I am trying to fit FTIR spectra with other reference spectra. I have FTIR spectra of tissue and reference spectra of various components such as DNA, RNA and others. I want to fit the reference spectra into my input spectra. The size and shape of the input files are given as follows. I have performed CLS regression fitting and the fitting plot shows a good fit. However, I am doubtful about the log-liklihood and the BIC values.

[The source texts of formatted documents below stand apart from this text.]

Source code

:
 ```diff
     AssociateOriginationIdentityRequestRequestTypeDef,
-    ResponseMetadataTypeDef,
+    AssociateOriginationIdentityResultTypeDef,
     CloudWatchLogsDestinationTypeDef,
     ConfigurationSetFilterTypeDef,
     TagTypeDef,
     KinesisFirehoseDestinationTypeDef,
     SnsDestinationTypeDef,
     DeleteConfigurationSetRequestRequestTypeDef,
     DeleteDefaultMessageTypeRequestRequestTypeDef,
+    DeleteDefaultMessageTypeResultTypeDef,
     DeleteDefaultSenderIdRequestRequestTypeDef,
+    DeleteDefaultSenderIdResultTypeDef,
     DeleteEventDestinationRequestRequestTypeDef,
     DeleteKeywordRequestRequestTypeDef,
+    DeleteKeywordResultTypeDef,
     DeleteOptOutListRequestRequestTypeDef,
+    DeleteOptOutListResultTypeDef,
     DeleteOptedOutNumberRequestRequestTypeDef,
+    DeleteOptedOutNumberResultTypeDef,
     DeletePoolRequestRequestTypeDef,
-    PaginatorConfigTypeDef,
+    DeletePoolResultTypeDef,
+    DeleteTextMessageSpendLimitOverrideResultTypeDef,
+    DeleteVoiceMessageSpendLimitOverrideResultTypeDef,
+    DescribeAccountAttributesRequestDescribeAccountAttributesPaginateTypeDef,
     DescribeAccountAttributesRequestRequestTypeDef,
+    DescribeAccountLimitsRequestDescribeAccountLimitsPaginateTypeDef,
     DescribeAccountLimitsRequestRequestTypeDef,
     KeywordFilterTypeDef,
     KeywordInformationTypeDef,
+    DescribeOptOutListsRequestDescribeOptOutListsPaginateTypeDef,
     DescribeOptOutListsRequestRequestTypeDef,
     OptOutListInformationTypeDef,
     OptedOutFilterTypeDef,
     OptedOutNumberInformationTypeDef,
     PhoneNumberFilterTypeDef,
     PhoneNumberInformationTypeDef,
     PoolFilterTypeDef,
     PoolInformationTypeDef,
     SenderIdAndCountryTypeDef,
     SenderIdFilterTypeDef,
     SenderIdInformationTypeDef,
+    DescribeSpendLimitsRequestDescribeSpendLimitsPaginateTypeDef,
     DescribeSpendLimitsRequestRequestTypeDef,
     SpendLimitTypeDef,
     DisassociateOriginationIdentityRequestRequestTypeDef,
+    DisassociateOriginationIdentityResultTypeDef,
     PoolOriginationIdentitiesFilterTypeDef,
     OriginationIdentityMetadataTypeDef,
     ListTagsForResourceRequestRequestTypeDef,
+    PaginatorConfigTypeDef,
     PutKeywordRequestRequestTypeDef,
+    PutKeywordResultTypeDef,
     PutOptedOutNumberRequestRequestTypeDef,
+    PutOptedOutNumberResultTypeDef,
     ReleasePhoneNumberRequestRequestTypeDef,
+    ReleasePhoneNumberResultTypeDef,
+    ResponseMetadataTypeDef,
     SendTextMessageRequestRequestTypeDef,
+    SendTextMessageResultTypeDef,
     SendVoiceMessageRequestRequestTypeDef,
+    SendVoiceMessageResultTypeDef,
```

If any suggestions to improve the code?
import numpy as np
import pandas as pd
from scipy import io
from statistics import variance
import math
input_mat = io.loadmat('[path to input mat file]')
input_spectra = input_mat['ab'].T
input_wavenumbers = np.linspace(1800, 900, input_spectra.shape[1])

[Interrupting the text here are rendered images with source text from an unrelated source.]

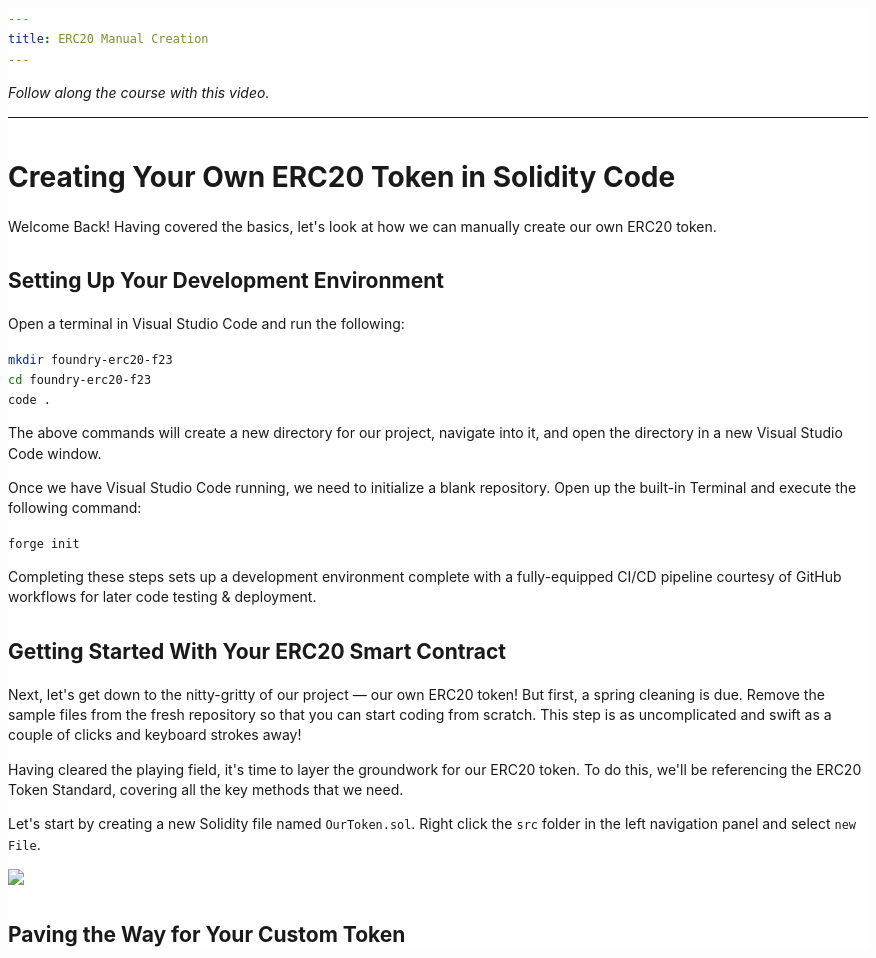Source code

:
 ```yaml
---
title: ERC20 Manual Creation
---
```


_Follow along the course with this video._



---

# Creating Your Own ERC20 Token in Solidity Code

Welcome Back! Having covered the basics, let's look at how we can manually create our own ERC20 token.

## Setting Up Your Development Environment

Open a terminal in Visual Studio Code and run the following:

```sh
mkdir foundry-erc20-f23
cd foundry-erc20-f23
code .
```

The above commands will create a new directory for our project, navigate into it, and open the directory in a new Visual Studio Code window.

Once we have Visual Studio Code running, we need to initialize a blank repository. Open up the built-in Terminal and execute the following command:

```sh
forge init
```

Completing these steps sets up a development environment complete with a fully-equipped CI/CD pipeline courtesy of GitHub workflows for later code testing &amp; deployment.

## Getting Started With Your ERC20 Smart Contract

Next, let's get down to the nitty-gritty of our project — our own ERC20 token! But first, a spring cleaning is due. Remove the sample files from the fresh repository so that you can start coding from scratch. This step is as uncomplicated and swift as a couple of clicks and keyboard strokes away!

Having cleared the playing field, it's time to layer the groundwork for our ERC20 token. To do this, we'll be referencing the ERC20 Token Standard, covering all the key methods that we need.

Let's start by creating a new Solidity file named `OurToken.sol`. Right click the `src` folder in the left navigation panel and select `new File`.

<img src="/foundry-erc20s/2-erc20-manual-creation/erc20-manual-creation1.PNG" style="width: 100%; height: auto;">

## Paving the Way for Your Custom Token
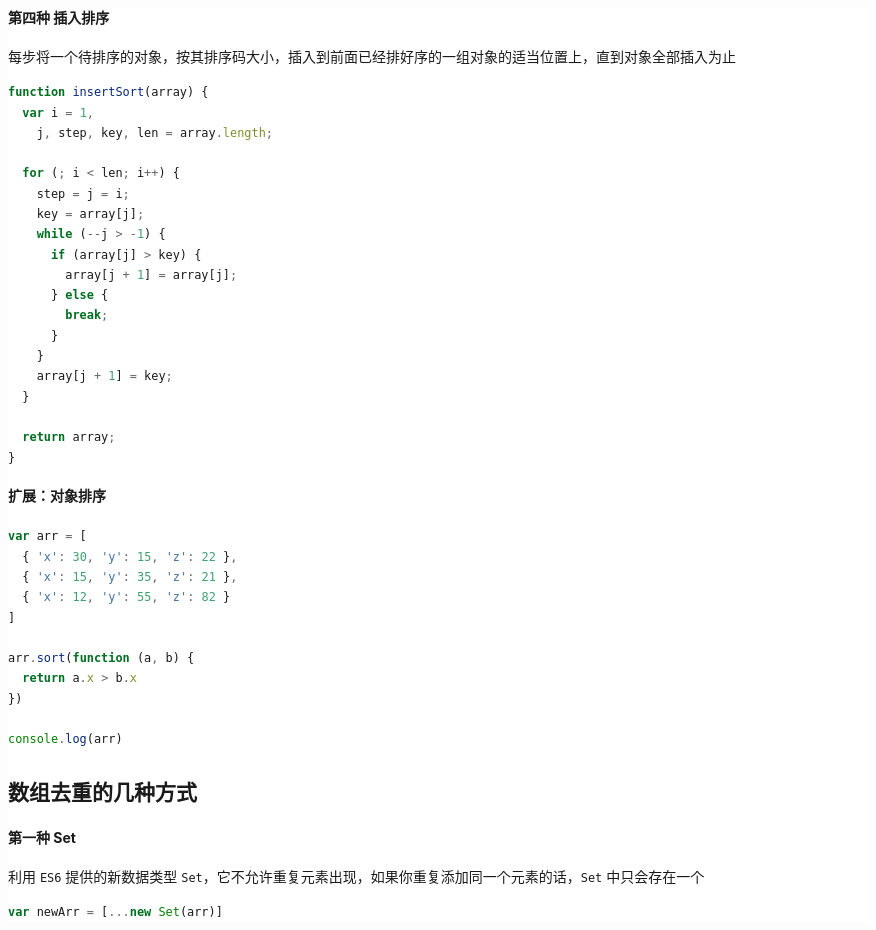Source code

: 
#### 第四种 插入排序

每步将一个待排序的对象，按其排序码大小，插入到前面已经排好序的一组对象的适当位置上，直到对象全部插入为止

```js
function insertSort(array) {
  var i = 1,
    j, step, key, len = array.length;

  for (; i < len; i++) {
    step = j = i;
    key = array[j];
    while (--j > -1) {
      if (array[j] > key) {
        array[j + 1] = array[j];
      } else {
        break;
      }
    }
    array[j + 1] = key;
  }

  return array;
}
```


#### 扩展：对象排序

```js
var arr = [
  { 'x': 30, 'y': 15, 'z': 22 },
  { 'x': 15, 'y': 35, 'z': 21 },
  { 'x': 12, 'y': 55, 'z': 82 }
]

arr.sort(function (a, b) {
  return a.x > b.x
})

console.log(arr)
```


## 数组去重的几种方式

#### 第一种 Set

利用 `ES6` 提供的新数据类型 `Set`，它不允许重复元素出现，如果你重复添加同一个元素的话，`Set` 中只会存在一个

```js
var newArr = [...new Set(arr)]
```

ref_spectra_mat = io.loadmat('path to reference spectra mat file')
reference_spectra = ref_spectra_mat['AB'].T
wavenumber_mat = io.loadmat('path to wavenummber mat file')
reference_wavenumbers = wavenumber_mat['wavenumber'][0]
reference_df = pd.DataFrame(reference_spectra, columns=reference_wavenumbers)
input_df = pd.DataFrame(input_spectra, columns=input_wavenumbers)
matched_columns = {iw: reference_wavenumbers[np.argmin(np.abs(reference_wavenumbers - iw))] for iw in input_wavenumbers}
matched_reference_df = reference_df[list(matched_columns.values())]
matched_input_df = input_df.rename(columns=matched_columns)
print(f"Matched wavenumbers (input to reference): {matched_columns}")
matched_reference_df = matched_reference_df[matched_input_df.columns]
print(matched_reference_df)
X = matched_reference_df.to_numpy()
Y = matched_input_df.to_numpy()
coefficients = np.zeros((Y.shape[0], X.shape[0]))
for i in range(Y.shape[0]):
coefs, _, _, _ = np.linalg.lstsq(X.T, Y[i, :], rcond=None)
coefficients[i, :] = coefs
print("Coefficients shape:", coefficients.shape)
residuals = Y - reconstructed_spectra
se = residuals**2
n = Y.shape[1]
log_likelihood = []
for i in range(0,se.shape[0]):
var = variance(residuals[i,:])
ll = log(np.cumprod((np.sqrt(2*np.pi*var[i,:]))^(-1)*np.exp(-se[i,:]/(2*var[i,:]))))
log_likelihood.append(ll)
print("Log Likelihood:", log_likelihood)
I need suggestions on logliklihood calculations. I get either very high value of 7 or 8 digits or error due to underflow
ANy quick help is highly appreciated.